Again, as the person responsible for writing the content for the Ark Encounter, I can assure you that we most certainly do plan on showing this. We talk about it in the Creation Museum. In fact, that’s one of the major points of building the Ark. Yes, we want to show people the feasibility of such a project—that the animals would fit, that the boat could be built, that Noah could have cared for the animals, etc.—so that people will see that Scripture can be trusted. But the point of doing all of these things is to share the gospel of Jesus Christ. To do this, we will naturally talk about the global judgment of the Flood as well as the upcoming global judgment of this world.

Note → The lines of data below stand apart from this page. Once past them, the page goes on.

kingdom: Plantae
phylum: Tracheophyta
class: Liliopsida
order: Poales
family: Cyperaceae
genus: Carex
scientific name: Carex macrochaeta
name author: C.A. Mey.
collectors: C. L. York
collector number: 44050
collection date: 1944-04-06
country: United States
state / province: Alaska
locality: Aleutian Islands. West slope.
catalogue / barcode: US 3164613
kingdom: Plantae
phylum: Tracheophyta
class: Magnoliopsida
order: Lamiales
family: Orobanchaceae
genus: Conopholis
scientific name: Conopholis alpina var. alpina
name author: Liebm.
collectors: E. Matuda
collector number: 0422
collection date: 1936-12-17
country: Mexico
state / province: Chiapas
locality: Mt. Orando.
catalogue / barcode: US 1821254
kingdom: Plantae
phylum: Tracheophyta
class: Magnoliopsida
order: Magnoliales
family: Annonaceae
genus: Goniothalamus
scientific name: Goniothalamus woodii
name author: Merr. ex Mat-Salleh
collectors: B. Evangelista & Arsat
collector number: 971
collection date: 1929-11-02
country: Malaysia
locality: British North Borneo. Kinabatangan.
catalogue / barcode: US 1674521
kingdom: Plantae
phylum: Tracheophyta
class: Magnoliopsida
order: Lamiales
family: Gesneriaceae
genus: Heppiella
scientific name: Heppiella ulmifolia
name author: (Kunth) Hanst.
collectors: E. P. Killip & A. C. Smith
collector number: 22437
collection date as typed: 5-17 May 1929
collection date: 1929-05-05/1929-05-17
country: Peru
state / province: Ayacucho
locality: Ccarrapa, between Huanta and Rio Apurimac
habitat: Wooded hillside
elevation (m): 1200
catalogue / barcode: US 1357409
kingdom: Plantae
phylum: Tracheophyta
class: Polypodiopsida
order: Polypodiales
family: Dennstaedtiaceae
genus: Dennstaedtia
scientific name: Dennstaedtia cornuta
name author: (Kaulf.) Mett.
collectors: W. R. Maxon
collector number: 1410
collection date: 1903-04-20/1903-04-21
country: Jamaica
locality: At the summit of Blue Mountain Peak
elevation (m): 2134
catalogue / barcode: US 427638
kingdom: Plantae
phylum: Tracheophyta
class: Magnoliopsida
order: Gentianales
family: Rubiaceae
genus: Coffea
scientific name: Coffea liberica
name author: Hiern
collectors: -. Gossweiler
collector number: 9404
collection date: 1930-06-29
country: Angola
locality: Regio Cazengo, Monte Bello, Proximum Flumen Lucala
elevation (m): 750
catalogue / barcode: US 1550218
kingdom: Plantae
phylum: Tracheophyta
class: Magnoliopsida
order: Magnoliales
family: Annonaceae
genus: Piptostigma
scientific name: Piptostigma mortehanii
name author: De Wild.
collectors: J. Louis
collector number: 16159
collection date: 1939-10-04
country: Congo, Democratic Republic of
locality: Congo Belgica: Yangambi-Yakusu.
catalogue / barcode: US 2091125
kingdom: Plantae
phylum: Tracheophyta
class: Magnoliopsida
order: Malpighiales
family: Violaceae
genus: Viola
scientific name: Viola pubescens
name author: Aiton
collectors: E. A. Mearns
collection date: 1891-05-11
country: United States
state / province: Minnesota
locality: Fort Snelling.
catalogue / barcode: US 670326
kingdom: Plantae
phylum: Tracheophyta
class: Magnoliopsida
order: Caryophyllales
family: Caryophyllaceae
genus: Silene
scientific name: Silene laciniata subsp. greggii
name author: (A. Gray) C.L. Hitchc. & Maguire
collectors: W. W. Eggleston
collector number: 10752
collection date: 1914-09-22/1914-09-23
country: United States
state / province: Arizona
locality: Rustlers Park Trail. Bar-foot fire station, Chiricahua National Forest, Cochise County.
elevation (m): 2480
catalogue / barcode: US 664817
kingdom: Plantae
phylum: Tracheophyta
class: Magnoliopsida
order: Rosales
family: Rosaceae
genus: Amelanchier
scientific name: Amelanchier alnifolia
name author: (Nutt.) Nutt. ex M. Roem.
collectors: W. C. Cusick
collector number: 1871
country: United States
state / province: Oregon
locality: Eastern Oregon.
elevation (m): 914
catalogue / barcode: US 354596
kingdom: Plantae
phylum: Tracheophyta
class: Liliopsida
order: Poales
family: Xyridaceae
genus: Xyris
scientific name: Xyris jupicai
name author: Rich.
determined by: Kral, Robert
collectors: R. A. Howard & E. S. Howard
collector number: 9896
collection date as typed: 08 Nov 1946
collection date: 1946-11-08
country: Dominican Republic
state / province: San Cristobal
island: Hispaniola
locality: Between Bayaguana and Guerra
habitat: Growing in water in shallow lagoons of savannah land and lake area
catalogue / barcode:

We have no desire to hide that teaching. In fact, we wish more people, including professing Christians who deny the global Flood, would come to understand what the Bible teaches in this area, that they would repent of their sins, and that they would trust in the sacrificial death, burial, and Resurrection of Jesus Christ to save them from the coming judgment.

Conclusion

It’s one thing when journalists make a mistake, but it’s an entirely different thing when journalists deliberately distort the facts, yank statements out of context, and then belittle those they dislike on the basis of their distortions. I realize this is from an editorial page, but the article represented some of the worst tendencies in modern “journalism.” Rather than report the facts, this writer decided to push a propaganda piece designed to mock the Bible and those who believe its teachings.

I pray that journalists like this, and all other scoffers, will humble themselves, repent of their sins, and call out for God’s forgiveness made possible by the sacrificial death, burial, and Resurrection of Jesus Christ.